Jake remembers the hard-eyed old men in their straw hats sitting in the lawn chairs out front, listening to soccer games from Italy on the radio. Through the front window, you could see the plaster saints and the local knock-around guys standing by the pool tables, brandishing their cues like Revolutionary War soldiers’ muskets. Not a place for a nice Jewish boy.

“Eighty-sixth Street was more my turf,” says Jake.

He finds himself hoping this doesn’t cost him any status. Twenty-five years later and he’s still worrying what people in the neighborhood think of him.

“Hey, Brooklyn is Brooklyn,” says Philip Cardi, letting him off the hook.

“Brooklyn is Brooklyn.”

“And we wouldn’t let the neighborhood go all to hell like they have up here.
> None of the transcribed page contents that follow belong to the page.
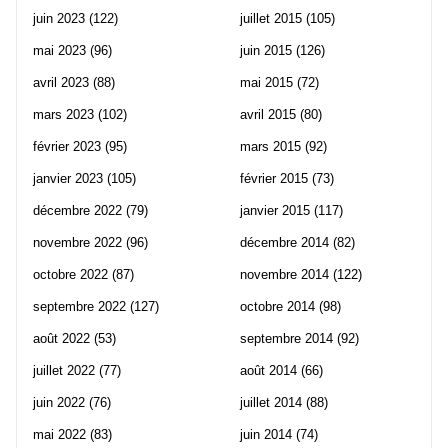
juin 2023
(122)
juillet 2015
(105)
mai 2023
(96)
juin 2015
(126)
avril 2023
(88)
mai 2015
(72)
mars 2023
(102)
avril 2015
(80)
février 2023
(95)
mars 2015
(92)
janvier 2023
(105)
février 2015
(73)
décembre 2022
(79)
janvier 2015
(117)
novembre 2022
(96)
décembre 2014
(82)
octobre 2022
(87)
novembre 2014
(122)
septembre 2022
(127)
octobre 2014
(98)
août 2022
(53)
septembre 2014
(92)
juillet 2022
(77)
août 2014
(66)
juin 2022
(76)
juillet 2014
(88)
mai 2022
(83)
juin 2014
(74)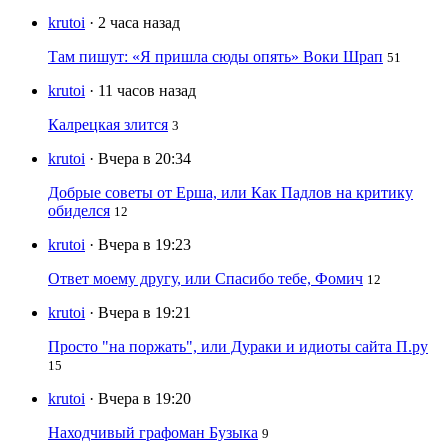
krutoi
· 2 часа назад
Там пишут: «Я пришла сюды опять» Воки Шрап
51
krutoi
· 11 часов назад
Калрецкая злится
3
krutoi
· Вчера в 20:34
Добрые советы от Ерша, или Как Падлов на критику
обиделся
12
krutoi
· Вчера в 19:23
Ответ моему другу, или Спасибо тебе, Фомич
12
krutoi
· Вчера в 19:21
Просто "на поржать", или Дураки и идиоты сайта П.ру
15
krutoi
· Вчера в 19:20
Находчивый графоман Бузыка
9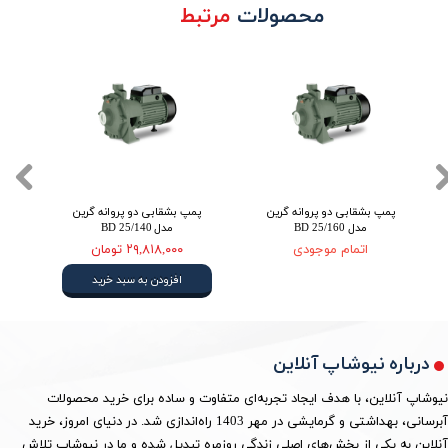
محصولات
مرتبط
پمپ بشقابی دو پروانه گرین
پمپ بشقابی دو پروانه گرین
مدل BD 25/160
مدل BD 25/140
اتمام موجودی
۲۹,۸۱۸,۰۰۰ تومان
افزودن به سبد خرید
درباره نیوشاپ آنلاین
نیوشاپ آنلاین، با هدف ایجاد تجربه‌ای متفاوت و ساده برای خرید محصولات
آبرسانی، بهداشتی و گرمایشی در مهر 1403 راه‌اندازی شد. در دنیای امروز، خرید
آنلاین به یکی از بخش‌های اصلی زندگی روزمره تبدیل شده و ما در نیوشاپ تلاش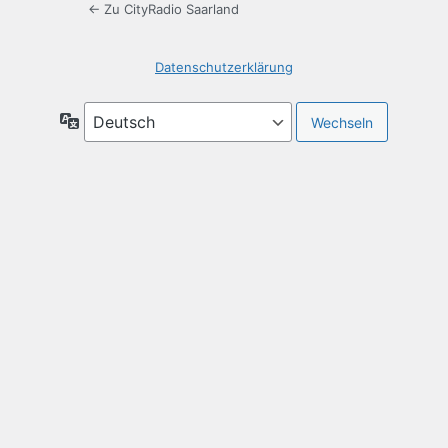
← Zu CityRadio Saarland
Datenschutzerklärung
Sprache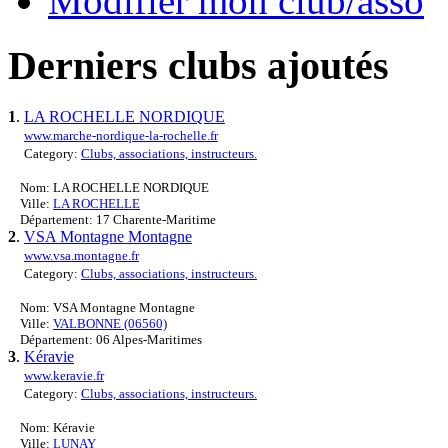
Modifier mon club/asso
Derniers clubs ajoutés
1
.
LA ROCHELLE NORDIQUE
www.marche-nordique-la-rochelle.fr
Category:
Clubs, associations, instructeurs.
Nom: LA ROCHELLE NORDIQUE
Ville:
LA ROCHELLE
Département: 17 Charente-Maritime
2
.
VSA Montagne Montagne
www.vsa.montagne.fr
Category:
Clubs, associations, instructeurs.
Nom: VSA Montagne Montagne
Ville:
VALBONNE (06560)
Département: 06 Alpes-Maritimes
3
.
Kéravie
www.keravie.fr
Category:
Clubs, associations, instructeurs.
Nom: Kéravie
Ville:
LUNAY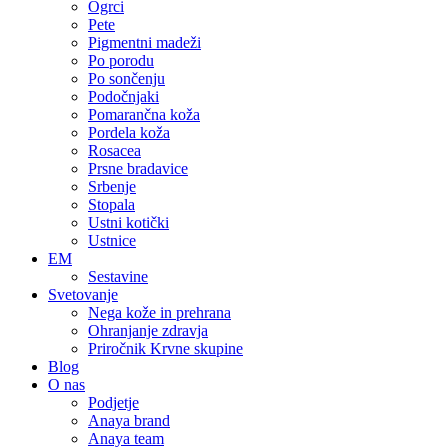
Ogrci
Pete
Pigmentni madeži
Po porodu
Po sončenju
Podočnjaki
Pomarančna koža
Pordela koža
Rosacea
Prsne bradavice
Srbenje
Stopala
Ustni kotički
Ustnice
EM
Sestavine
Svetovanje
Nega kože in prehrana
Ohranjanje zdravja
Priročnik Krvne skupine
Blog
O nas
Podjetje
Anaya brand
Anaya team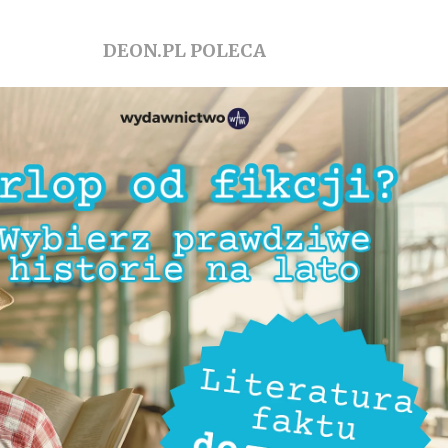
DEON.PL POLECA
Am I right?”

Jake nods, though he can’t help noticing this stretch of the Upper West Side still looks pristine, while Bensonhurst was full of vacant lots and graffiti-smudged walls the last time he drove through. No wonder he’s never taken Dana for a visit.

“So your boy’s going to be okay?” Philip asks. “He need somebody to walk him to school this morning?”

“Ah, he’s fine. He’s a stand-up kid.”

Listen to this, Jake thinks. A stand-up kid. As if he’s suddenly inducted Alex into the Bensonhurst tribe.

“Well, all the guy that did this to him needs is a little attitude adjustment,” Philip says, with a smile like a grimace. “You let me know if you want me to go with you, have a talk with him.”

“A little attitude adjustment,” says Jake.

Botta bing. He remembers Nunzi the Knuckle catching a beating outside a candy store on Twentieth Avenue because he’d been propositioning little boys in the bathroom. From then on, Nunzi wore a head bandage and kept his eyes to himself when you stood next to him at the urinal.